• WHAT THE TASK REQUIRES:
Answer these questions about the SQL joins text below.
(a) For which three roles is learning SQL called crucial?
(b) How many main types of joins does the text say one needs to understand?
(c) What rows does INNER JOIN retrieve?

• TEXT SECTION:
━━━━━━━━

SQL(Structured Query Language) is a powerful tool to search through large amounts of data and return specific information for analysis. Learning SQL is crucial for anyone aspiring to be a data analyst, data engineer, or data scientist, and helpful in many other fields such as web development or marketing.
SQL Joins
JOINS in SQL are commands which are used to combine rows from two or more tables, based on a related column between those tables. They are predominantly used when a user is trying to extract data from tables which have one-to-many or many-to-many relationships between them.
There are mainly four types of joins that you need to understand. They are:
- (INNER) JOIN
- LEFT (OUTER) JOIN
- RIGHT (OUTER) JOIN
- FULL (OUTER) JOIN
INNER JOIN
INNER JOIN is used to retrieve rows where matching values exist in both tables. It helps in:
- Combining records based on a related column.

━━━━━━━━

(Items listed in a dataset)
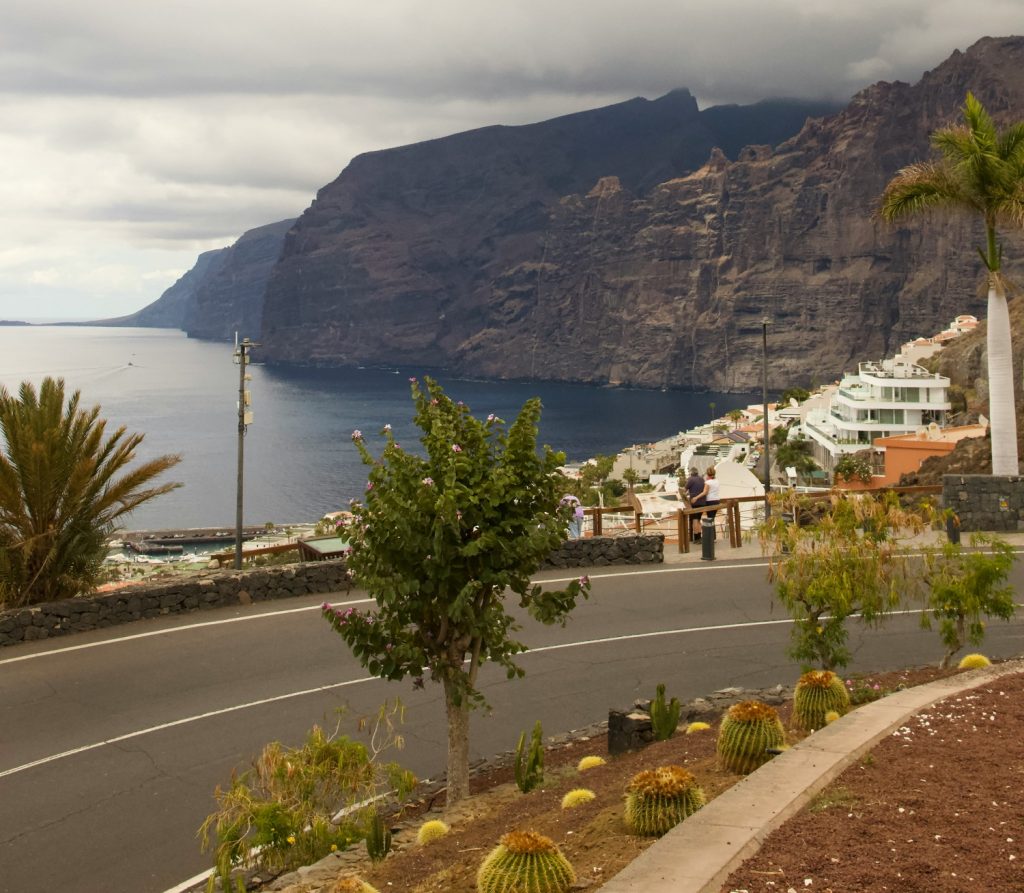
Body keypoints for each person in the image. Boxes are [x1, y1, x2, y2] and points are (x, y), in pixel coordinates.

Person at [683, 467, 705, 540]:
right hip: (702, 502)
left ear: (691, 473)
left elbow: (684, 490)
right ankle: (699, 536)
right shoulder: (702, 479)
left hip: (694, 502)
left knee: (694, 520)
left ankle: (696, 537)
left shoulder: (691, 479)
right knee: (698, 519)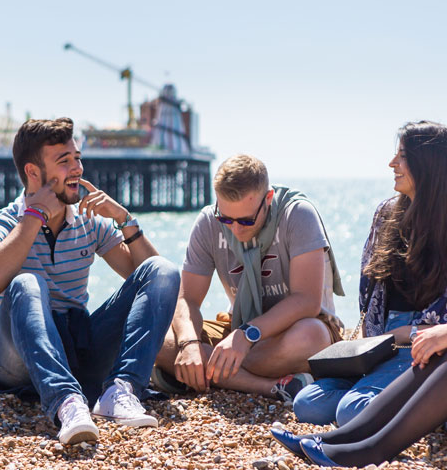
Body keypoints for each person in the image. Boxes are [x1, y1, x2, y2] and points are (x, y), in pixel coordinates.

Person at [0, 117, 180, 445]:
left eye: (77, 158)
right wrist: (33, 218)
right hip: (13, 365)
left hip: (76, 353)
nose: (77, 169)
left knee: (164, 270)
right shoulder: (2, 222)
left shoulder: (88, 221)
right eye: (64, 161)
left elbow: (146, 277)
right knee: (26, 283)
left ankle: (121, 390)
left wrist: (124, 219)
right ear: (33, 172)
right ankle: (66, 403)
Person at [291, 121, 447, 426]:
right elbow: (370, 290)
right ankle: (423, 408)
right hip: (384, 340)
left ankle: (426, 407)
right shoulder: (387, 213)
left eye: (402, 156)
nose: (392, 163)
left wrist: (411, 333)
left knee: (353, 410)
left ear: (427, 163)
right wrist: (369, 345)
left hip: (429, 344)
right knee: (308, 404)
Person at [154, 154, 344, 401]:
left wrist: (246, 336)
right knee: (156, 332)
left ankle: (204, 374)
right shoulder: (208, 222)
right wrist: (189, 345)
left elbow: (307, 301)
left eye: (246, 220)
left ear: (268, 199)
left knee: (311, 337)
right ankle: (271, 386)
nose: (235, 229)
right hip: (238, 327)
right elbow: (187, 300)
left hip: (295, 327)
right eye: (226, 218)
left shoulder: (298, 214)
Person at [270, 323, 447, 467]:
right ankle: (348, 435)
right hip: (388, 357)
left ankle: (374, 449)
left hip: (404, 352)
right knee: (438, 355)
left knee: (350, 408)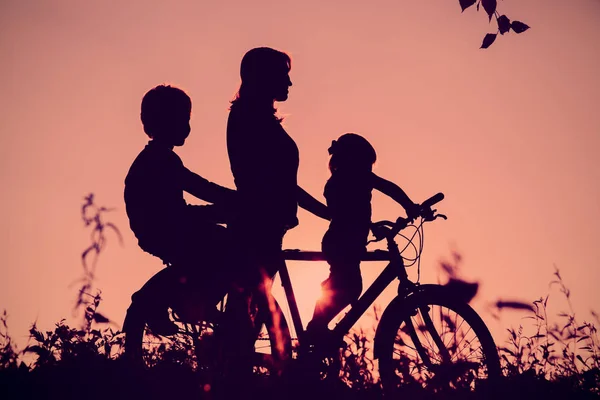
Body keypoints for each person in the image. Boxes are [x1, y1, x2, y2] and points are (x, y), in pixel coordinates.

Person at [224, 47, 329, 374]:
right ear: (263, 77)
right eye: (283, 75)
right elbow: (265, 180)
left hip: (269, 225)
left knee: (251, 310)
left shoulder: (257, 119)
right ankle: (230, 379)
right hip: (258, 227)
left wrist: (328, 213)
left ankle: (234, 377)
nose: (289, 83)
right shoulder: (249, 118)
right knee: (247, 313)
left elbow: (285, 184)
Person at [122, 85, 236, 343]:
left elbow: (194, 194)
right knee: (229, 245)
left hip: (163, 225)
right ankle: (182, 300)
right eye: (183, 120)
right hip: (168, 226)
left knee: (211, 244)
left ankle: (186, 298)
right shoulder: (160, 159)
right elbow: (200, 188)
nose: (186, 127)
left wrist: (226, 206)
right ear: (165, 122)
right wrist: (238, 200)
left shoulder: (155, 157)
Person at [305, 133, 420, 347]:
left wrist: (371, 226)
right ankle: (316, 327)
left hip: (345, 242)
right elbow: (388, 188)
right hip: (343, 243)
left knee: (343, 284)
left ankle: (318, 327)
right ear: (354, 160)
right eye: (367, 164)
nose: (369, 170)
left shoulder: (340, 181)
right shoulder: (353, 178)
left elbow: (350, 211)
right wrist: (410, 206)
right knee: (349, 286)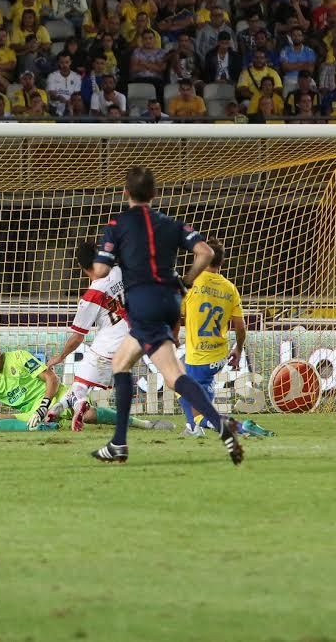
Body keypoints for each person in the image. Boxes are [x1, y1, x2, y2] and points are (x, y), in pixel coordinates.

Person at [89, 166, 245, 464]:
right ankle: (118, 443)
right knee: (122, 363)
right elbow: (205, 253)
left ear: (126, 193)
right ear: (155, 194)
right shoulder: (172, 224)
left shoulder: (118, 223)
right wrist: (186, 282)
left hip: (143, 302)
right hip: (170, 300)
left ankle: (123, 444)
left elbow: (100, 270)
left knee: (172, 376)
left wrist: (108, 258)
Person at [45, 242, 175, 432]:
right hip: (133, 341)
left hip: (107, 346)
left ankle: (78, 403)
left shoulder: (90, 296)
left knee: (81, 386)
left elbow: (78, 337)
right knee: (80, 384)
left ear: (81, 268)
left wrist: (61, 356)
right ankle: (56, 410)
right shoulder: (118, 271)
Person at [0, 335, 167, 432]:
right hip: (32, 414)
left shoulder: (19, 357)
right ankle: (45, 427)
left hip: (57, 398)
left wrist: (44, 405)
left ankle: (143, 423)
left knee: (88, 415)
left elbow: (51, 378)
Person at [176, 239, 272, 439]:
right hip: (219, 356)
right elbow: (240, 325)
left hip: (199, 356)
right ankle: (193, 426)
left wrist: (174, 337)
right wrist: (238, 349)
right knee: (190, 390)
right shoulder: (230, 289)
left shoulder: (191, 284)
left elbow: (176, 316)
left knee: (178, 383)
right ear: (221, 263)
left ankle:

━━━━━━━━

• YOUR SOLUTION:
(a) Data analyst, data engineer, and data scientist.
(b) Four.
(c) Rows where matching values exist in both tables.